Although discouraged, he was not deterred.
"I kept knocking on hulls," he said. "Eventually somebody said yes."
He started earning money by retrieving items dropped off the dock by tourists. With his savings, he bought a wet suit so he could swim deeper into the Arctic waters and clean ships, earning a higher wage.
"I had a choice," he said. "I could buy sweets or I could buy toys, but I had a bigger vision. I wanted to buy a yacht."
When he'd saved enough, he bought a one-way plane ticket to Los Angeles to attend school to become a commercial diver. After nine months of schooling, he got a job and then traveled the world on dive ships, even mining diamonds from the ocean floor.
All the while, he carried a red sailing jacket as a reminder of his goal to one day own his own boat.
He was making good money, he said, but he saw that buying a yacht still was beyond his means. So he enlisted the help of some friends to build one.
"Little by little, as I earned the money, I built the hull," he said. "Then I'd keep working and built the deck. We built it piece by piece. It took me two years."
He was 21 when he achieved his dream.
"I was one of the youngest people to own a yacht," he said.
Although he had to skimp on the luxuries, he didn't mind.
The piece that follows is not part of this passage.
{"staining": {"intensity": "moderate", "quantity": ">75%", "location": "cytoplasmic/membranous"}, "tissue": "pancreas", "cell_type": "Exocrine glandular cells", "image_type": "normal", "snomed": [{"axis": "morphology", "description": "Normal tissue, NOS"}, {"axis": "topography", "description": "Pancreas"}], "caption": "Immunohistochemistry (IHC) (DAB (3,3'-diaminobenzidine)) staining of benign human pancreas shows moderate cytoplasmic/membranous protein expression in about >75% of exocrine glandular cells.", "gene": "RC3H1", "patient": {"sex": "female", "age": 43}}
With no bunk, he slept on his folded up sails.
"Sometimes my sails were wet, and that meant I got wet," he said. "Oh well, no big deal, I was living my dream."
And he made sure of one thing.
"When I climbed on board, I wore my red sailing jacket," he said.
He went on to complete a single-handed yacht race 27,000 miles around the world and fulfill his dream of living on the sea.
"Success doesn't happen because you want something," he said. "Success happens because of a process and you work really hard to get there."
As he and his wife homeschool their granddaughter while traveling on their yacht this year, he plans to keep in touch with Carson Montessori School via Skype.